Generation of a biologically active, secreted form of human thyroid peroxidase by site-directed mutagenesis.

Using site-directed mutagenesis, we introduced two stop codons immediately upstream of the putative transmembrane domain in human thyroid peroxidase (hTPO) cDNA, truncating the carboxyl terminus of hTPO (933 amino acids) by 85 residues. Mutated hTPO cDNA, inserted into a eukaryotic expression vector, was stably transfected into Chinese hamster ovary (CHO) cells. Immunoprecipitation of cellular 35S-methionine-labeled proteins with Hashimoto's serum revealed a 105-101 kilodalton doublet. In contrast, cells transfected with wild-type hTPO yielded a 112-105 kilodalton doublet. In pulse-chase experiments, CHO cells expressing the truncated hTPO protein secreted immunoprecipitable TPO into the culture medium after 4 h of chase, with levels accumulating progressively over a 24-h period. In contrast, CHO cells expressing wild-type hTPO released no immunoprecipitable TPO into the culture medium. The secreted, truncated form of hTPO appeared as a single band of lesser electrophoretic mobility, as opposed to the doublet expressed within cells.

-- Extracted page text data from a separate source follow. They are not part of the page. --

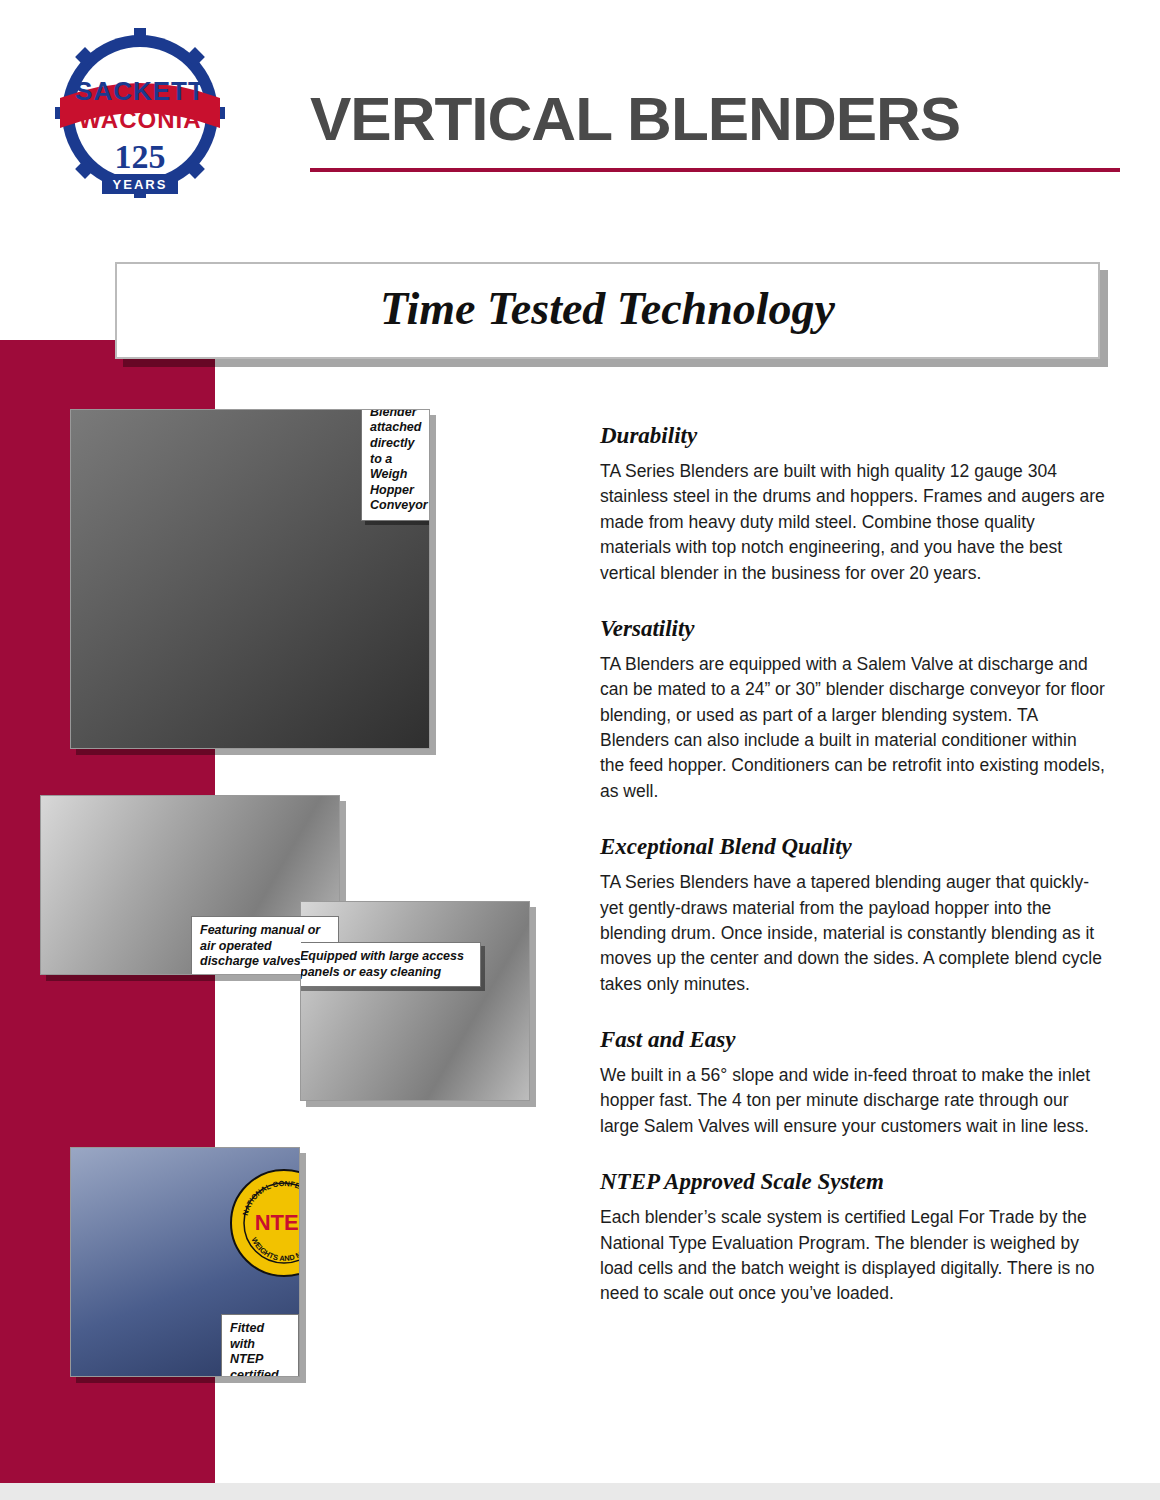SACKETT WACONIA 125 YEARS
VERTICAL BLENDERS
Time Tested Technology
A TA-Blender attached directly to a Weigh Hopper Conveyor
Featuring manual or air operated discharge valves
Equipped with large access panels or easy cleaning
NTEP NATIONAL CONFERENCE ON WEIGHTS AND MEASURES
Fitted with NTEP certified load cells
Durability
TA Series Blenders are built with high quality 12 gauge 304 stainless steel in the drums and hoppers. Frames and augers are made from heavy duty mild steel. Combine those quality materials with top notch engineering, and you have the best vertical blender in the business for over 20 years.
Versatility
TA Blenders are equipped with a Salem Valve at discharge and can be mated to a 24” or 30” blender discharge conveyor for floor blending, or used as part of a larger blending system. TA Blenders can also include a built in material conditioner within the feed hopper. Conditioners can be retrofit into existing models, as well.
Exceptional Blend Quality
TA Series Blenders have a tapered blending auger that quickly-yet gently-draws material from the payload hopper into the blending drum. Once inside, material is constantly blending as it moves up the center and down the sides. A complete blend cycle takes only minutes.
Fast and Easy
We built in a 56° slope and wide in-feed throat to make the inlet hopper fast. The 4 ton per minute discharge rate through our large Salem Valves will ensure your customers wait in line less.
NTEP Approved Scale System
Each blender’s scale system is certified Legal For Trade by the National Type Evaluation Program. The blender is weighed by load cells and the batch weight is displayed digitally. There is no need to scale out once you’ve loaded.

TPO enzymatic activity was present in conditioned media from CHO cells transfected with the mutated hTPO, but was absent in media from cells expressing wild-type hTPO. The stability of the mutated protein appeared similar to that of wild-type hTPO. In summary, we have generated a mutated, secreted form of hTPO that is enzymatically active and immunologically intact. Our data confirm the existence of a transmembrane domain in hTPO, and that hTPO is predominantly an enzyme with an extracellular orientation. The secreted form of hTPO has the potential for generating large amounts of soluble TPO protein for use in future structural and immunological studies.